Vol. 16

25 7 1
                                    


O vento beijava o meu rosto em mais uma noite de Parallel. Minha pele, agora fria, recebia a rajada de vento com desprezo, uma vez que não precisava mais me aquecer. Todas as portas foram abertas para mim, e meus olhos contemplavam a cidade como ela era de fato. De um lado a cidade humana, de fundações seculares, que cresceu, evoluiu e que nos dias atuais amarga sua decadência e ao seu lado, a Cidade Escarlate, fervilhando na borda do inferno, liberando seus gases que invadem Parallel, precipitando as chuvas constantes.

Depois de minha morte, passei a descobrir o que a minha nova condição poderia me oferecer. Ganhei força, destreza, meus sentidos ficaram a flor da pele. O feitiço que me colocava à mercê dos lupinos se foi, me tornando invisível aos olhos de Carmelo e de seus acólitos.

Damra não havia me alertado sobre a incansável necessidade de beber sangue. A comida convencional não tinha mais qualquer atrativo. Para sustentar minha existência, precisava consumir sangue.

Era exatamente isso que estava tentando resolver. A filha de Kalisto gostava do submundo, indo de uma estação a outra de Parallel, alimentando-se daqueles moribundos que usam a noite como refúgio, mas optei em ver tudo de cima. Meus olhos monitoravam a cidade à procura de alguém capaz de me saciar. Estabeleci uma regra, só mataria aqueles que a sociedade despreza, criminosos. Não derramaria sangue inocente.

Uma fina chuva cobria a cidade. Comecei a saltar entre os prédios a procura de um novo ponto de observação. Minha sensível audição captou uma movimentação em um dos muitos becos da cidade. Um grupo de vagabundos perseguia um casal que havia saído de uma das inúmeras casas noturnas de Parallel.
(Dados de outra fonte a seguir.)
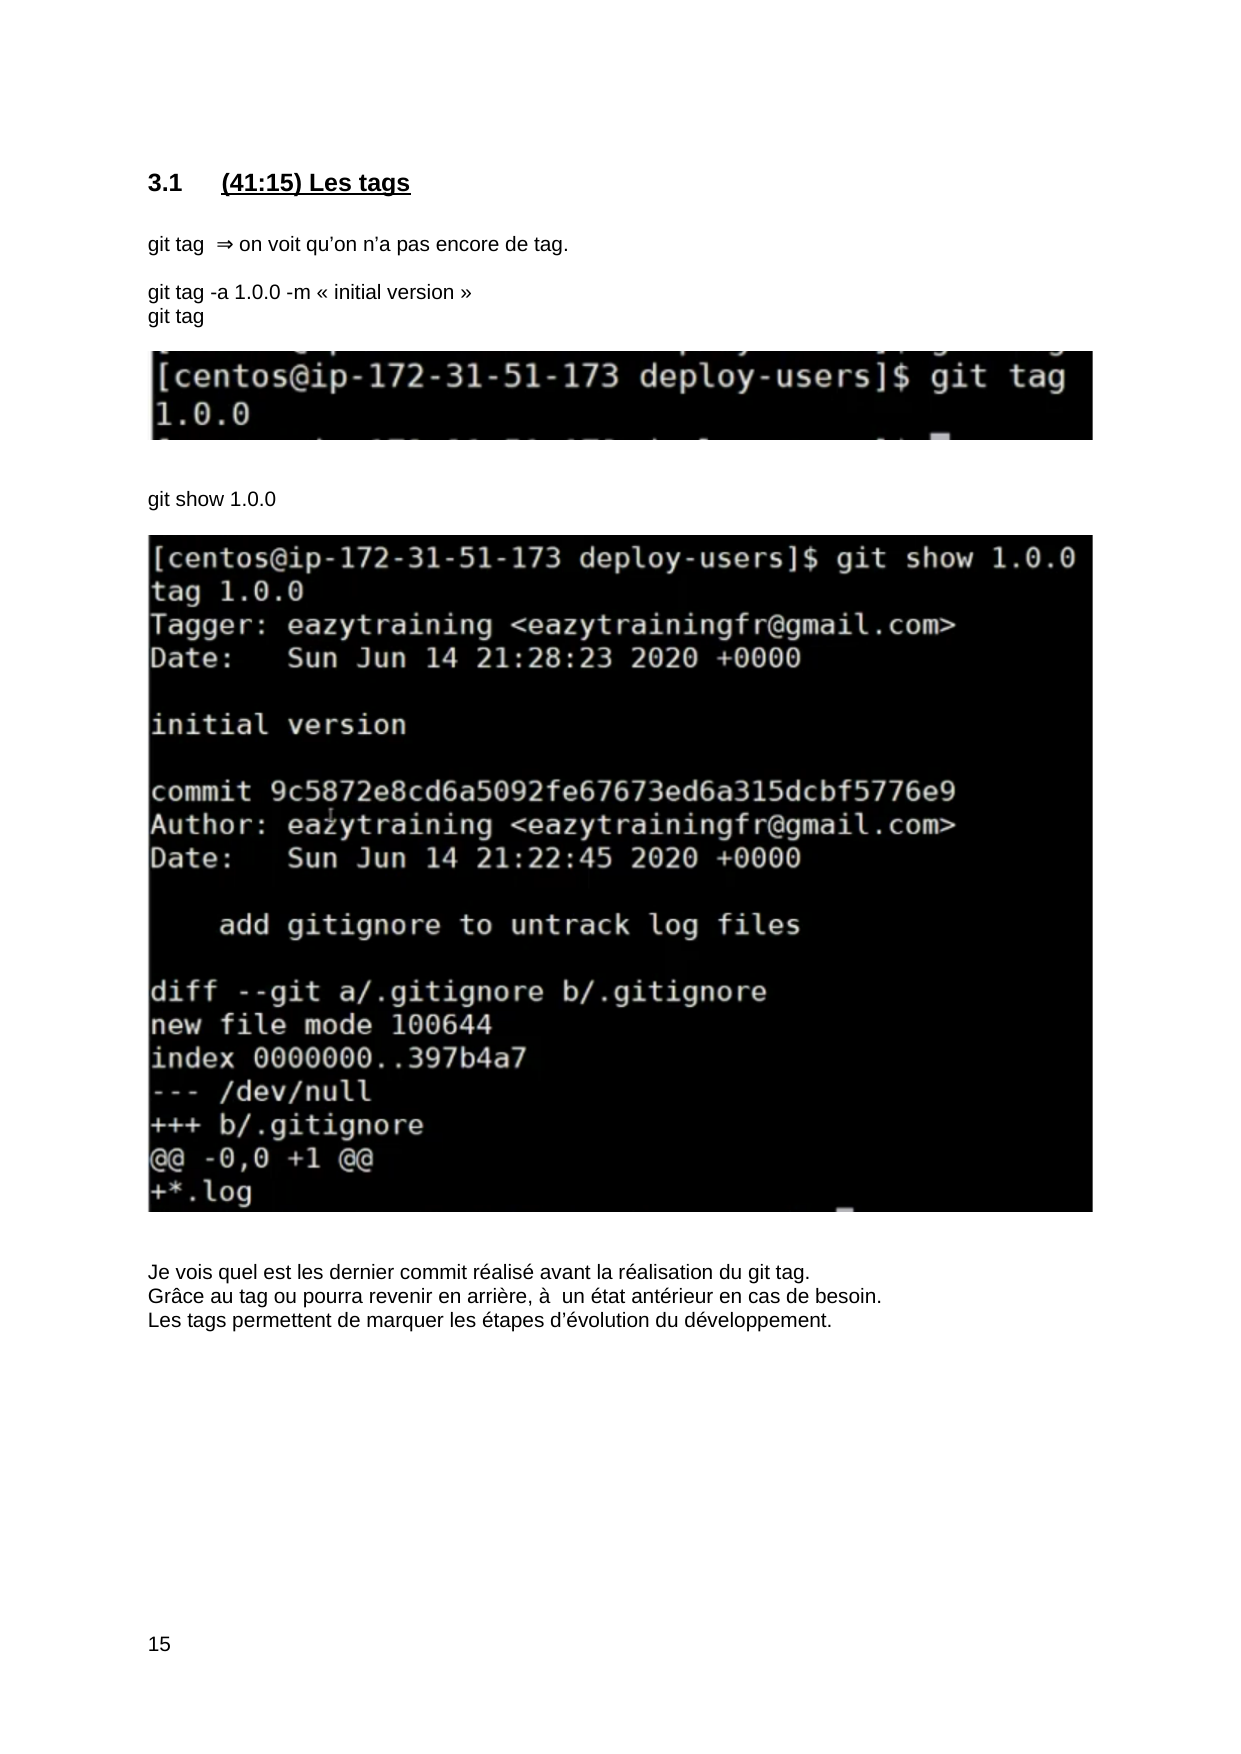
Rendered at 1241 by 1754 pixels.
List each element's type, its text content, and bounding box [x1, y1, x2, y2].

subtitle (41:15) Les tags [148, 168, 1093, 197]
text Grâce au tag ou pourra revenir en arrière, à un état antérieur en cas de besoin. [148, 1283, 1093, 1307]
picture [147, 351, 1093, 440]
text Je vois quel est les dernier commit réalisé avant la réalisation du git tag. [148, 1259, 1093, 1283]
text git tag -a 1.0.0 -m « initial version » [148, 279, 1093, 303]
text git tag ⇒ on voit qu’on n’a pas encore de tag. [148, 232, 1093, 256]
picture [147, 535, 1093, 1212]
text Les tags permettent de marquer les étapes d’évolution du développement. [148, 1307, 1093, 1331]
text git tag [148, 303, 1093, 327]
text git show 1.0.0 [148, 487, 1093, 511]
Esta cidade se tornou cruel para com as pessoas, principalmente à noite. A lei do mais forte impera no escurecer de Parallel. A sorte deste casal é que eu sou o mais forte.

Continuei a percorrer os terraços, observando a movimentação. O casal acelerou o passo em uma tentativa inútil de fuga. Estavam sendo perseguidos por três meliantes e mais à frente o casal foi cercado pelos demais membros da corja. Ao contrário dos perdedores do metrô, esses usavam jaquetas com espetos, porretes, tinham corpos mais avantajados e cabeças raspadas. A garota começou a gritar em desespero enquanto o seu namorado levava os primeiros socos e chutes. Ele foi engolido pelos vagabundos como um bando de hienas ao se alimentar de uma carcaça.

A garota tentou mais uma vez fugir. O seu medo a fez optar em salvar a própria pele deixando o seu namorado na fogueira. Os delinquentes a impediram de sair e fizeram um cerco. Ela tremia de medo, dava para ouvir os seus batimentos e o fluxo sanguíneo percorrendo suas veias de forma acelerada. Os sinais vitais de seu namorado diminuíram, mas ainda estava consciente. Estava na hora de agir. Me deixei cair do prédio, como se estivesse mergulhando em uma grande piscina. Com um rápido rodopio consegui chegar ao chão com os pés firmes. A escuridão me abraçava, o que ajudava a me manter oculto.

O namorado a esta altura havia perdido os sentidos e todos se voltaram para a garota, que já estava sendo importunada pelo grupo. Sua blusa rasgada exibia parte dos seios. Aquilo ouriçou o grupo que apertou o cerco. A garota chorava bastante pedindo em vão que os brutamontes a deixassem ir.

— Não estão ouvindo os apelos da moça? — Minha voz ecoou através das trevas como um sopro gelado.

Todos se viraram tentando saber de onde veio à minha voz. Até a garota parou de chorar, ficando os soluços. O cerco à jovem se abriu, e brevemente as atenções se voltaram para o gueto. A garota recuou tentando cobrir seu corpo parcialmente nu. Neste momento apenas o progressivo gotejamento dos antigos canos era ouvido, lembrando um tic-tac de relógio.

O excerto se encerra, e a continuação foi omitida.